If you are anything like me, reading this might put you into overwhelm. I don’t know how to solve a problem this big. I don’t want to live without machines (seriously!!!) – and unlike many of my friends, I have zero desire to even visit a traditional African village, let alone live in one. (Born and raised in giant cities, I find towns with populations under 100,000 a little intimidating.)
I don’t want to live in a machine-culture-induced zombie apocalypse, either. I don’t want to have to live life at the speed of a locomotive.
I don’t have an answer for the whole problem – but I do have ideas for how we can change our own lives, a little bit at a time, to (hopefully) find a blend of both the traditional and modern worlds. Try one out this week:
- Get familiar with the current lunar phase. Not by looking it up online, but by going outside sometime each evening and locating the moon.
- Only use one machine at a time – while driving, turn off the radio, your phone, your iPod.
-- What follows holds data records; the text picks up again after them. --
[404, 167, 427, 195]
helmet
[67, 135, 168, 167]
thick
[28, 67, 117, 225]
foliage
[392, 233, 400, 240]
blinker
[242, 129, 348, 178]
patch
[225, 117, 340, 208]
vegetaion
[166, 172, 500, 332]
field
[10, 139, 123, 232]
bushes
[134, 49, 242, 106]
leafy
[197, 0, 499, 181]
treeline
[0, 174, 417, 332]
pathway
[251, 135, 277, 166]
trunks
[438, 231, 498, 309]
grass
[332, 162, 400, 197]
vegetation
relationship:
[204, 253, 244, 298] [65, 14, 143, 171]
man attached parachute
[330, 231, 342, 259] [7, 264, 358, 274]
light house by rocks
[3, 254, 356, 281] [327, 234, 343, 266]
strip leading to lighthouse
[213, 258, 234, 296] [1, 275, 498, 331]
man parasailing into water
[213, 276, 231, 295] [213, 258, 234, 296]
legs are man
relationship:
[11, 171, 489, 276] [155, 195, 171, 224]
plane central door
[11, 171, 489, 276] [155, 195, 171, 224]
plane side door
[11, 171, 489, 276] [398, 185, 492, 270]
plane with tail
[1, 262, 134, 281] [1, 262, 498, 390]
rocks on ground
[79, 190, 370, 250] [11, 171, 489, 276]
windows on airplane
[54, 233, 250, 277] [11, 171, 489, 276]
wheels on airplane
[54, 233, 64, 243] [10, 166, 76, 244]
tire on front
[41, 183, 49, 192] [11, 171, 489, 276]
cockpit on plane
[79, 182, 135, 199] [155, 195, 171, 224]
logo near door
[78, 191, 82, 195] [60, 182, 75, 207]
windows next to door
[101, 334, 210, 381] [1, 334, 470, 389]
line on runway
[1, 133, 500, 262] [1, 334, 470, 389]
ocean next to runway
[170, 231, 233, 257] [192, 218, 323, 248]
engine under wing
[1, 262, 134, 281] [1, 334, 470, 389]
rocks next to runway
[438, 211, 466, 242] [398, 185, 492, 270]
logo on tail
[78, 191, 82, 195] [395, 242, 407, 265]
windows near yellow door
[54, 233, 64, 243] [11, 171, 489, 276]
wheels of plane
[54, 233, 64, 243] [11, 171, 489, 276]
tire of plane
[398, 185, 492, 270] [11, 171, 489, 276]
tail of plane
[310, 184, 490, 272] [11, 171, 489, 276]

While working on your computer, keep the minimal numbers of windows open at once.
- Take a full tech break for a day – no computer, TV, radio, internet, and phone. (I know this is a challenging one. For more inspiration, download this PDF guide I created with another beautiful and compelling quote from Some.)
- Cancel all non-essential plans this week and rest more.
- Get outside for at least 10 minutes every day and just be (or walk, if you can’t stand it) – zero technology involved.
- Limit your technology hours – maybe 7AM to 10PM – and remove all electronics from your bedroom.
- Sleep more.
- Take ten minutes out of every hour you spend in front of a screen and get outside.